"Yes, I am ready, after all that I have seen and heard, I am ready to confess him a prophet sent from God."

"He is far more than a prophet, O Rabbi Amos," answered John. "Never prophet did the works Jesus does. It seems that all power is at his command. If you witnessed what I witness daily, as he traverses Judea, you would say that he was Jehovah descended to earth in human form."

"Nay, do not blaspheme, young man," said Rabbi Amos, with some severity of reproof.

John bowed his head in reverence to the rebuke of the Rabbi, but nevertheless answered respectfully and firmly. "Never man did like him. If he be not God in the flesh, he is an angel in flesh invested with divine power."

"If he be the Messiah," I said, "he cannot be an angel, for are not the prophecies clear that the Messiah shall be 'a man of sorrows'? Is he not to be 'the seed of the woman'? a man and not an angel?"

"Yes," answered John, "you remember well the prophecies. I firmly believe Jesus to be the Messiah, the Son of God. Yet, what he is more than man, what he is less than God, is incomprehensible to me and to my fellow-disciples. We wonder, love and adore! At one moment we feel like embracing him as a brother dearly beloved; at another, we are ready to fall at his feet and worship him. I have seen him weep at beholding the miseries of the diseased wretches which were dragged into his presence, and then with a touch—with a word, heal them; and they would stand before him in the purity and beauty of health and strong manhood."

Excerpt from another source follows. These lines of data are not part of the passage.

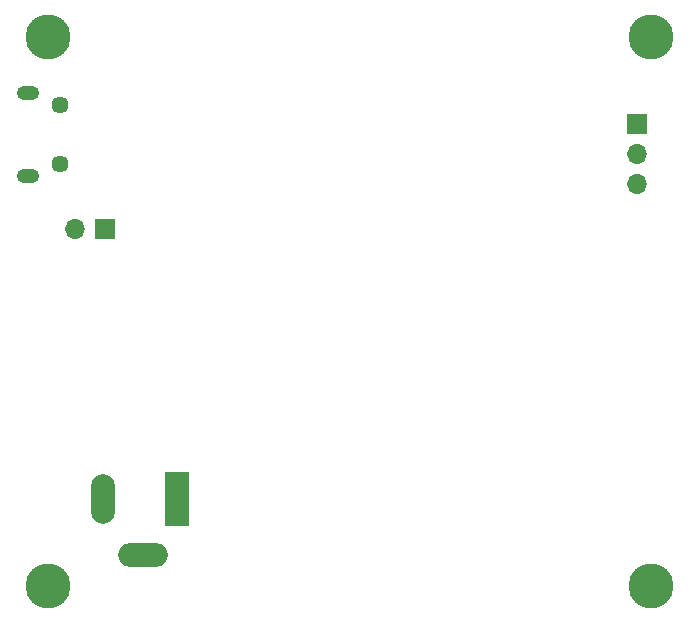
<source format=gbr>
%TF.GenerationSoftware,KiCad,Pcbnew,(6.0.2)*%
%TF.CreationDate,2022-12-20T22:03:32-08:00*%
%TF.ProjectId,split_supply_generator,73706c69-745f-4737-9570-706c795f6765,rev?*%
%TF.SameCoordinates,Original*%
%TF.FileFunction,Soldermask,Bot*%
%TF.FilePolarity,Negative*%
%FSLAX46Y46*%
G04 Gerber Fmt 4.6, Leading zero omitted, Abs format (unit mm)*
G04 Created by KiCad (PCBNEW (6.0.2)) date 2022-12-20 22:03:32*
%MOMM*%
%LPD*%
G01*
G04 APERTURE LIST*
%ADD10R,1.700000X1.700000*%
%ADD11O,1.700000X1.700000*%
%ADD12C,3.800000*%
%ADD13C,1.450000*%
%ADD14O,1.900000X1.200000*%
%ADD15R,2.000000X4.600000*%
%ADD16O,2.000000X4.200000*%
%ADD17O,4.200000X2.000000*%
G04 APERTURE END LIST*
D10*
%TO.C,J2*%
X143281000Y-68595000D03*
D11*
X143281000Y-71135000D03*
X143281000Y-73675000D03*
%TD*%
D10*
%TO.C,J4*%
X98298000Y-77470000D03*
D11*
X95758000Y-77470000D03*
%TD*%
D12*
%TO.C,H3*%
X93472000Y-107696000D03*
%TD*%
%TO.C,H1*%
X144526000Y-61214000D03*
%TD*%
D13*
%TO.C,J3*%
X94426500Y-66969000D03*
D14*
X91726500Y-72969000D03*
X91726500Y-65969000D03*
D13*
X94426500Y-71969000D03*
%TD*%
D12*
%TO.C,H4*%
X144526000Y-107696000D03*
%TD*%
D15*
%TO.C,J1*%
X104394000Y-100315000D03*
D16*
X98094000Y-100315000D03*
D17*
X101494000Y-105115000D03*
%TD*%
D12*
%TO.C,H2*%
X93472000Y-61214000D03*
%TD*%
M02*

</source>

"And yet," said Nicodemus, a rich Pharisee, who entered as John was first speaking, and listened without interrupting, "and yet, young man, I heard you say that Jesus, of whom you and all men relate such mighty deeds, has remained at Bethany to recover from his fatigue. How can a man who holds all sickness in his power, be subject to mere weariness of body? I would say unto him, Physician, heal thyself!"

This was spoken with a tone of incredulity by this learned ruler of the Jews, and, stroking his snowy beard, he waited of John a reply.

"So far as I can learn the character of Jesus," replied John, "his healing power over diseases is not for his own good. He uses his power to work miracles for the benefit of others through love and compassion. Being a man with this divine power dwelling in him for us, he is subject to infirmities as a man; he hungers, thirsts, wearies, suffers, as a man. I have seen him heal a nobleman's son by a word, and the next moment seat himself, supporting his aching head upon his hand, looking pale and languid, for his labors of love are vast, and he is often overcome by them. Once Simon Peter, seeing him ready to sink with weariness, after healing all day, asked him and said, 'Master, thou givest strength to others; why suffer thyself, when all health and strength are in thee as in a living well, to be weary?'

"'It is not my desire to escape human infirmities by any power my Father hath bestowed upon me for the good of men. Through suffering only can I draw all men after me!' he replied."